The old man laughed. “You’re quite the surprise, I must admit. Sometimes I’m not sure what to think myself, but there is one thing I’m sure of. We do great things here. Things that can’t be done out there, where prying eyes can see and judge.”
“Because the world would shut you down,” Paul said, speaking for the first time.
“Sometimes things go wrong,” Martial said. “True. And there are those who would use that as an excuse to stop our work.”
“What do you intend with us?” Lilli asked.
“Intend with you?” The old man leaned forward, a serious expression on his face. “I intended to kill you, let me be blunt about it. But we don’t get many visitors here, as you may imagine.”
The old man leaned back in his chair. He seemed to consider his breakfast companions. “But Paul here, I have some qualms about. You see, I knew his father. So I am somewhat conflicted. I’m not a bad man—not really. I’m just efficient, and sometimes it looks like the same thing.”
“Sometimes it is the same thing,” Lilli said.
“I’ve a story for you. A hundred years ago in Australia, there was a man of Dutch descent, demented and deranged by all accounts, who took for a wife a young aboriginal woman. They lived out in the bush somewhere, a hermetic existence, rarely in contact with civilization. And during the course of their marriage they had several half-caste daughters—if I can make use of the term commonly used there at the time—who they raised in the bush. And the daughters grew, and it came to pass that the mother died. The father took his own daughter as his wife, in violation of nature, and she, in turn, bore him several children, who were themselves only a quarter aboriginal. Such unnatural pairings have happened from time to time, no doubt, throughout history. But what makes this case so remarkable is that this next generation, too, produced a child who grew to marry that same man, who was in his sixties by this time, and she, too, produced several children in what can only be described as the most intensive form of human line breeding ever documented by science. When this small clan was discovered in the bush, they numbered more than a dozen, some of them lame, some of them touched, and it was the strange brightening of each successive generation that first got the investigator’s attention. He found it odd that the youngest child—a poor mentally handicapped boy—looked nearly white, while each older generation seemed darker and darker.”
“Do you have a point?”
“The point, my dear, is that any privileging of humanity above other forms of life would be a fallacy. It’s a waste of time to assign external causes to internal drives. We fight because it is in us to do so. That’s also, incidentally, why we fuck. One doesn’t need an excuse to do so, but instead must be given a reason not to do so.”
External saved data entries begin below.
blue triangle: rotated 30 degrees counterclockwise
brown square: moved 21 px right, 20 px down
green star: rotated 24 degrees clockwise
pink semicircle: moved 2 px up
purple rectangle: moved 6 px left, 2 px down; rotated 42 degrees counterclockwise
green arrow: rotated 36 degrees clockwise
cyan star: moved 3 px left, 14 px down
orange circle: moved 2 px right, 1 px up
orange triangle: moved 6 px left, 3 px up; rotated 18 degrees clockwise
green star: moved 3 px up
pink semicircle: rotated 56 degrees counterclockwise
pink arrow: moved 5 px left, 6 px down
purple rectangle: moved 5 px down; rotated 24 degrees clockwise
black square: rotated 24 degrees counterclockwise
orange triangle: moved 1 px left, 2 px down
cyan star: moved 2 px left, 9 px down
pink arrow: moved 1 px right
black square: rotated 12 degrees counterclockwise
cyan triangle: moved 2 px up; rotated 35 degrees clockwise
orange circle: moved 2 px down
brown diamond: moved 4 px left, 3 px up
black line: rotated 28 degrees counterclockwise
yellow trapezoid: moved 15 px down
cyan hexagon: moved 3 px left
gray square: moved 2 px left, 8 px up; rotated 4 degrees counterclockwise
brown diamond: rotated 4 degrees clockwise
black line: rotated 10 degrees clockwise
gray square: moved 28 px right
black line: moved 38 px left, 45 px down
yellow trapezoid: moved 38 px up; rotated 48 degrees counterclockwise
“You make us sound like animals.”
“We are precisely animals. No different from cows or pigs or wolves. I have been looking for what makes us different, and I cannot find it. You are the monkey woman, no?” There was sudden rage in the old man’s face now. An unexplained anger.
“What do—”
“Primatology, this was not your specialty? You graduated with a degree in primatology, a three-point-seven grade point average, attended a graduate program at Washington University. This is you, correct?”
“Yes.”
“What makes us different from apes?”
“There are numerous things.”
“But what, specifically, makes us different?”
“Genetically there are a lot—”
“Ninety-seven percent identical, yes,” the old man snapped. “We’ve all heard that figure, but where are those differences?”
“They’re spread over the entire—”
The old man slammed his hand down on the table. The silverware jumped.
“Humans have twenty-three pairs of chromosomes. Chimps, twenty-four. This is the obvious difference, easily visible on a simple karyotype. A basic difference in chromosome structure.”